# ASSIGNED TASK
Restate word for word the lines of the data below, from the first through the one that has "#1000-1 rue Nicholas St.".

Page-level text extractions:
====

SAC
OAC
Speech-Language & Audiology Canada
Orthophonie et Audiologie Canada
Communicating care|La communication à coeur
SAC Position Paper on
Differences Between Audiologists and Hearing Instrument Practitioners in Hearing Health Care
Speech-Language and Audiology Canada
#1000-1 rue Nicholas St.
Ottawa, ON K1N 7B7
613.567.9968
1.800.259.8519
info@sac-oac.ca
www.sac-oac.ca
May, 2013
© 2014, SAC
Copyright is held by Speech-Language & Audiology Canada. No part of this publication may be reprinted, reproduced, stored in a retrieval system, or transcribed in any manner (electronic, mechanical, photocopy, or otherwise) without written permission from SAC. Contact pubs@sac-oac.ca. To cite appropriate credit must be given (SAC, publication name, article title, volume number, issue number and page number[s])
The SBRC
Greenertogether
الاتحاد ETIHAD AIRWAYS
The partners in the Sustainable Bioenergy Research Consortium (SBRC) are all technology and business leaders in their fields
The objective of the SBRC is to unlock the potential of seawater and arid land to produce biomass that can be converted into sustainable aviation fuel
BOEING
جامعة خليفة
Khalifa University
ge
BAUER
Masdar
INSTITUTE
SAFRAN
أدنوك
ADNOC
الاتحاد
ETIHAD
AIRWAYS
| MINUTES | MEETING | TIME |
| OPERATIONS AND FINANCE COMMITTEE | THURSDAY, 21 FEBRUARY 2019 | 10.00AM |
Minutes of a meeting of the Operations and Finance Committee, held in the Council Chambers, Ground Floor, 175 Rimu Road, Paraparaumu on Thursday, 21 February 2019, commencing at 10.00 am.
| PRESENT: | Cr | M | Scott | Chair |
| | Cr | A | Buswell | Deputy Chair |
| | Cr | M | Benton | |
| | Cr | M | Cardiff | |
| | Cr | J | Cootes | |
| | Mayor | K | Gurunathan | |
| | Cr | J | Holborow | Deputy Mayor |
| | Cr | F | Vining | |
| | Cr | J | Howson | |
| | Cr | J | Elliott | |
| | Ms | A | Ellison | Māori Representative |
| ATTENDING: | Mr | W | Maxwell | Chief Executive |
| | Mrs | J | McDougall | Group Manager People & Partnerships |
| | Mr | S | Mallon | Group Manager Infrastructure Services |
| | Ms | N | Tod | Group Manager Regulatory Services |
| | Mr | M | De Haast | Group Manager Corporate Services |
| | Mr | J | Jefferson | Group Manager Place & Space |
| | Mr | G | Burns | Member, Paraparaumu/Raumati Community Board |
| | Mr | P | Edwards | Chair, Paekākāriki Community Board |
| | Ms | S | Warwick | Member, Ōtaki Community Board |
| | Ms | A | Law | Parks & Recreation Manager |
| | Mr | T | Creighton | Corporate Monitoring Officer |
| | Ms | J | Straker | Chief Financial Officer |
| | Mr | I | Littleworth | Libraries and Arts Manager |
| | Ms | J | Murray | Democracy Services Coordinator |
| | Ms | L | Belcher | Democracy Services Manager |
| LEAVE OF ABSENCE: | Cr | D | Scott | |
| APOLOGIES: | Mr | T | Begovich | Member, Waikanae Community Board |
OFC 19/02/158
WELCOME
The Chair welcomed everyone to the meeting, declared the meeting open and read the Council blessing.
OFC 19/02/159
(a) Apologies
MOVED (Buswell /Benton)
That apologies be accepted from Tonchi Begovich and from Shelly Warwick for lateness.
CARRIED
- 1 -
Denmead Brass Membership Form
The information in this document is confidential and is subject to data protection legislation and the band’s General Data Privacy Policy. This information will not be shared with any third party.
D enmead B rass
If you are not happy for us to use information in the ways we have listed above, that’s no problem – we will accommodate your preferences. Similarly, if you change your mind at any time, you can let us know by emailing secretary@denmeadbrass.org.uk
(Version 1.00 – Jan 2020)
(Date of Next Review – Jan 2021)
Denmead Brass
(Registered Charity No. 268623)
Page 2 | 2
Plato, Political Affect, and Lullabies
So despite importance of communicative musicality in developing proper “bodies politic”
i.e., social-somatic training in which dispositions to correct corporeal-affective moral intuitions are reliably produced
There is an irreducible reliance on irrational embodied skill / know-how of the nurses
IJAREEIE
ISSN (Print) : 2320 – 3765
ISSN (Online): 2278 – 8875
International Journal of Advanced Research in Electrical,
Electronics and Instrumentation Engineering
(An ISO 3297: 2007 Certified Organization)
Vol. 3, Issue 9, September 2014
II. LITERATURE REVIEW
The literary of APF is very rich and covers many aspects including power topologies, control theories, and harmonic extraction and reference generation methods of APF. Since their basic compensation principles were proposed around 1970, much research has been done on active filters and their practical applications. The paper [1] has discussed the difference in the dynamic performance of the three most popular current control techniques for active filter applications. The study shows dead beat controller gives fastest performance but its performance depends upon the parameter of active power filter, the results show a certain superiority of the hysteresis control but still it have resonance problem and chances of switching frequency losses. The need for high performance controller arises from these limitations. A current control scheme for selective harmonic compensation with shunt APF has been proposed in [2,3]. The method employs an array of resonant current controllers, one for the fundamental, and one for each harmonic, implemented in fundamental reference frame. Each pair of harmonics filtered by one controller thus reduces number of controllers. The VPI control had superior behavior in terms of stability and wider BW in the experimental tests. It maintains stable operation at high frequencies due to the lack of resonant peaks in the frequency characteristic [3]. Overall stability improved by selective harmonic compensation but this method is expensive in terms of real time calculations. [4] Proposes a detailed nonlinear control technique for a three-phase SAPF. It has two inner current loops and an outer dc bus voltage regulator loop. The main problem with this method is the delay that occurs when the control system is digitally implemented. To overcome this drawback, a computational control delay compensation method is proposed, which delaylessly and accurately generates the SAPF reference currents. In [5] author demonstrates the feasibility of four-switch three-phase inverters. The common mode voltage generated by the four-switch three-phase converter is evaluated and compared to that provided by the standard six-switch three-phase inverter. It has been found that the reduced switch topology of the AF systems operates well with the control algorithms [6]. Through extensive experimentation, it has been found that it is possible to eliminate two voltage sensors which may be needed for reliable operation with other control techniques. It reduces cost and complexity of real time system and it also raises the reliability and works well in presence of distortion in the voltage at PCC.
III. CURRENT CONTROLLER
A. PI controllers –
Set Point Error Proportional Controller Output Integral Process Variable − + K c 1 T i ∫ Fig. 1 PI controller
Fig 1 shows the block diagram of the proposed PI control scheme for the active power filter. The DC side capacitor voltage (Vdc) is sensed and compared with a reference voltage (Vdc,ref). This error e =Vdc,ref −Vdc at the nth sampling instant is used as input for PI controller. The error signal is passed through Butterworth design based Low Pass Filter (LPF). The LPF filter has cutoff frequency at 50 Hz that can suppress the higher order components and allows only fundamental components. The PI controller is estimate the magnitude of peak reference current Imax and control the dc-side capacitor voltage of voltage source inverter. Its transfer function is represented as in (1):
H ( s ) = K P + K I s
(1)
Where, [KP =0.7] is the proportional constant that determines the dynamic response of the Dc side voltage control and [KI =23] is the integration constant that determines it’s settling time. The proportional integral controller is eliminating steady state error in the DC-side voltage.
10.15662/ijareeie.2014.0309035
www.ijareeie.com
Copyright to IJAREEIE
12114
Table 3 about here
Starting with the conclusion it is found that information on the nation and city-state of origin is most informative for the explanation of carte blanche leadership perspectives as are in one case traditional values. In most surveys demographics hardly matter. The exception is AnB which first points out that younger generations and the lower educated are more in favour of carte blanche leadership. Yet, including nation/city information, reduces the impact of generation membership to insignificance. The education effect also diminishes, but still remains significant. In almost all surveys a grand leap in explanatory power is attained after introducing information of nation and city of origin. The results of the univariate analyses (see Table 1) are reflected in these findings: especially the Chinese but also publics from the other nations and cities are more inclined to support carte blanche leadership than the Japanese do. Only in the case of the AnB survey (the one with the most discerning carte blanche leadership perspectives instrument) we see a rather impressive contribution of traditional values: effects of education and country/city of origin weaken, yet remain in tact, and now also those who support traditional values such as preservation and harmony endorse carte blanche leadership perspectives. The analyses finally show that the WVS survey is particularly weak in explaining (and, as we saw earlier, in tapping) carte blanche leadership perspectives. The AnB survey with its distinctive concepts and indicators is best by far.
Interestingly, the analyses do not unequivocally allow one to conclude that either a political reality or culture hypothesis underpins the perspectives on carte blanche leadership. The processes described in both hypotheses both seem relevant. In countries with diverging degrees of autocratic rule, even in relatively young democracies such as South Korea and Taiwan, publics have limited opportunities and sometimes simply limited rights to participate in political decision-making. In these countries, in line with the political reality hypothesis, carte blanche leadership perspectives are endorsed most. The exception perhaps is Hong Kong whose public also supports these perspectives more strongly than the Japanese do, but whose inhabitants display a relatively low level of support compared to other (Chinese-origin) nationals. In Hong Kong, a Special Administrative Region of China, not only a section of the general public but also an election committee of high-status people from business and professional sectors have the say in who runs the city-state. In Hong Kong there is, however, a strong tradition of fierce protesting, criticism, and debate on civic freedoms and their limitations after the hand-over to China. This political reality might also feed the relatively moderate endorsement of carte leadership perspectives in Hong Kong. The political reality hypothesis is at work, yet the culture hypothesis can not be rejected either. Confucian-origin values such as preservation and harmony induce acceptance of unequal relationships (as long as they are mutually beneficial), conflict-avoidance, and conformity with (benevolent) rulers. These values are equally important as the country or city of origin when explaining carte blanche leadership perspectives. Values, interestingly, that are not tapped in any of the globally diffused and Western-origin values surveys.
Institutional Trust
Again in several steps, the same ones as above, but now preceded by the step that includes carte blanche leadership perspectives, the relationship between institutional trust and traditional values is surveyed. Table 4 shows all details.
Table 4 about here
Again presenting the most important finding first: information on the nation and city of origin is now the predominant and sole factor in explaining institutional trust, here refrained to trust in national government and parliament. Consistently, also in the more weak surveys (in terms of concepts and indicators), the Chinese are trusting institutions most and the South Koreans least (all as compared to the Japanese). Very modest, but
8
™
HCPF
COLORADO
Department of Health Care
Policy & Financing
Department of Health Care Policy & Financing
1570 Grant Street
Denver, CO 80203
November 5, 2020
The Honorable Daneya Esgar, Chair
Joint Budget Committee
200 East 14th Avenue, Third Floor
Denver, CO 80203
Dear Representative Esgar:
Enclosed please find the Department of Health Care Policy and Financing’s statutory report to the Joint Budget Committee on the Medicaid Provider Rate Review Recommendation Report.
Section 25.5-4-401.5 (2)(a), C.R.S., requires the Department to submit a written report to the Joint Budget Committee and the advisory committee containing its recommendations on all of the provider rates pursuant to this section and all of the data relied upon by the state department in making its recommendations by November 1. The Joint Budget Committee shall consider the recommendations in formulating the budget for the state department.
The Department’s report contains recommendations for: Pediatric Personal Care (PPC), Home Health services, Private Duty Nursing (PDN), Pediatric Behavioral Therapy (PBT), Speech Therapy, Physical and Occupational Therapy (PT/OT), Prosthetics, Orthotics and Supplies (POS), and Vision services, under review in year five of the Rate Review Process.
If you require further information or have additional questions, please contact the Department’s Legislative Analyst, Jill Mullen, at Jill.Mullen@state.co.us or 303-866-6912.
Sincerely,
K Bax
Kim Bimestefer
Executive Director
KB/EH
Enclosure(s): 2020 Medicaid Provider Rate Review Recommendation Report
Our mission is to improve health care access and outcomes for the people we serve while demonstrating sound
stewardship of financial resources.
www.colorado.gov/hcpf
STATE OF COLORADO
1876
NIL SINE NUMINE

====

# SOLUTION FOR THIS EXERCISE
SAC
OAC
Speech-Language & Audiology Canada
Orthophonie et Audiologie Canada
Communicating care|La communication à coeur
SAC Position Paper on
Differences Between Audiologists and Hearing Instrument Practitioners in Hearing Health Care
Speech-Language and Audiology Canada
#1000-1 rue Nicholas St.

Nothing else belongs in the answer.